■ WORK ITEM: Where does the word "pixels" show up in the data? Please find each such line and copy it.

■ AVAILABLE DATA:

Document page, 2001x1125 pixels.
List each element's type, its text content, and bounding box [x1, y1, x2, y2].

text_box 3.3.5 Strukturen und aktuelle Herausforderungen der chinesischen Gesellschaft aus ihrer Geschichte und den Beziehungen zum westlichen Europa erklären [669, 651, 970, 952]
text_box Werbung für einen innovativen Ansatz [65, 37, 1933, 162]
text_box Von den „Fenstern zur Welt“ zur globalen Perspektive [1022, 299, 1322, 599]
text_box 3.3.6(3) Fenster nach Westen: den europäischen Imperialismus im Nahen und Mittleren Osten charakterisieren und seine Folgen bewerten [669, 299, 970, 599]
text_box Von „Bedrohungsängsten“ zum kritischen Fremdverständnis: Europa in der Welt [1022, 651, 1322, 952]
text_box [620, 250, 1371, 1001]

==

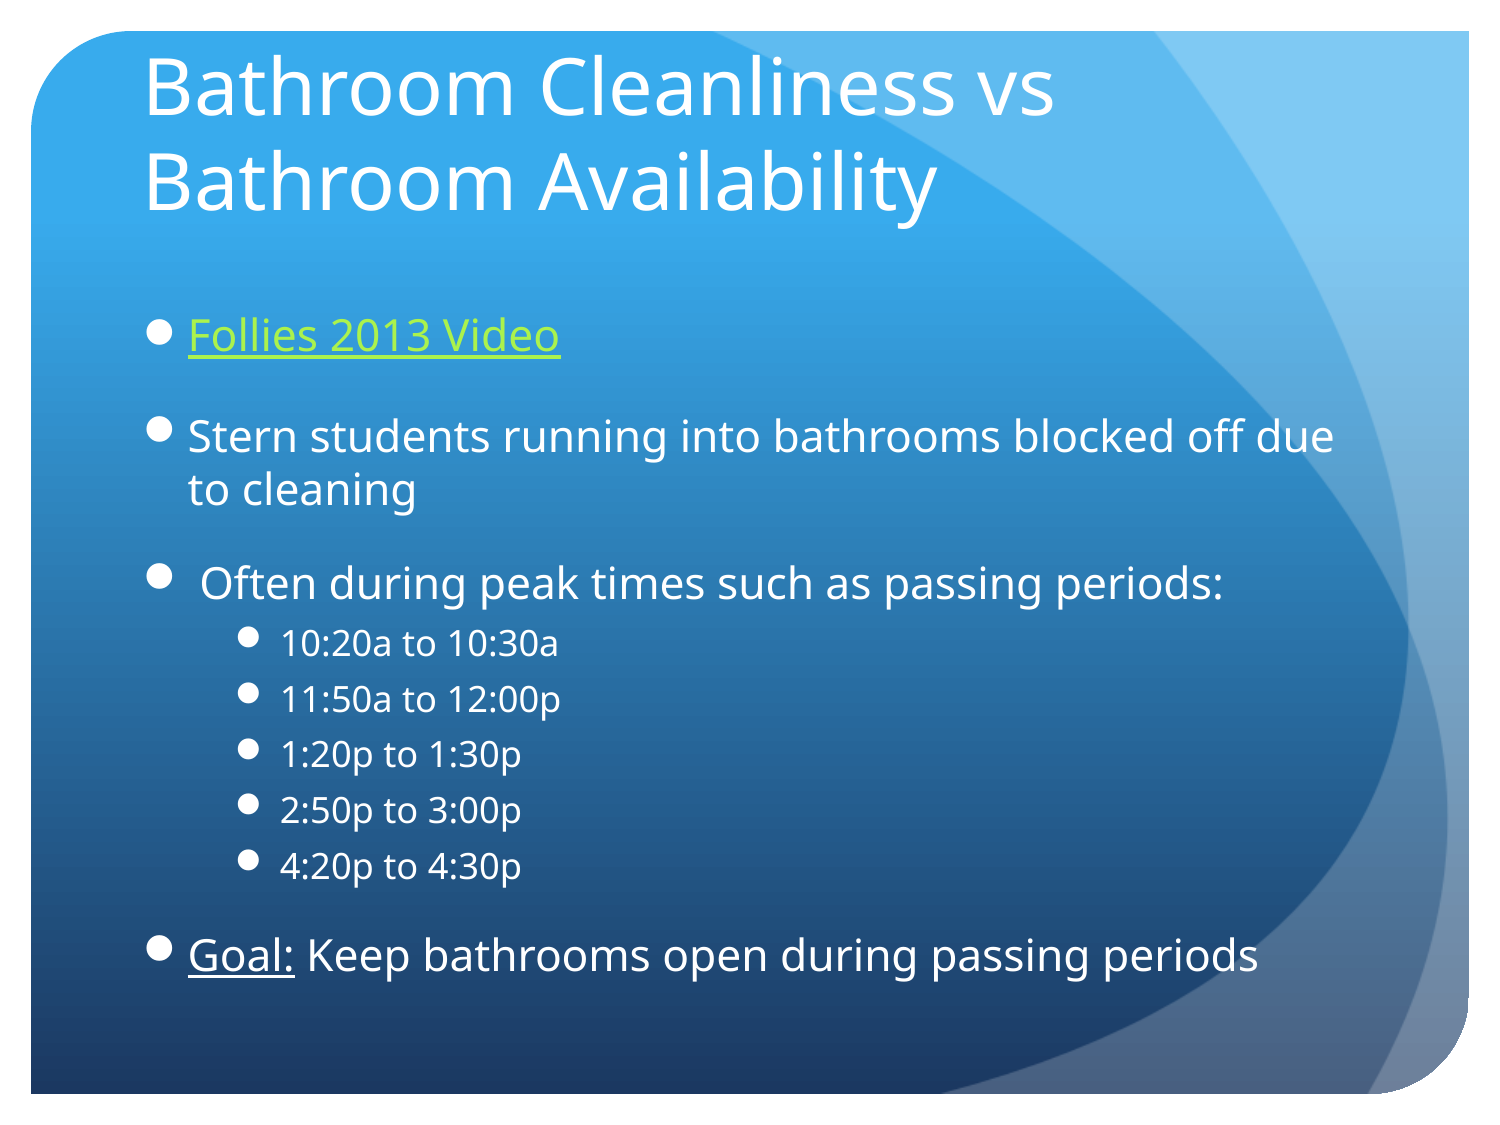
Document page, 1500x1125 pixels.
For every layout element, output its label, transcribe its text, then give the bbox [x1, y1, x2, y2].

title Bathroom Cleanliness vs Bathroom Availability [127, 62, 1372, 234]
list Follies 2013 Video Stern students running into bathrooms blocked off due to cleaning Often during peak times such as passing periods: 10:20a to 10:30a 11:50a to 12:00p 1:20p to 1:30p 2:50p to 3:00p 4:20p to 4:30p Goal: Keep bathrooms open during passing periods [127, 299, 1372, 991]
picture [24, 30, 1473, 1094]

■ RESPONSE:
Document page, 2001x1125 pixels.
Document page, 1500x1125 pixels.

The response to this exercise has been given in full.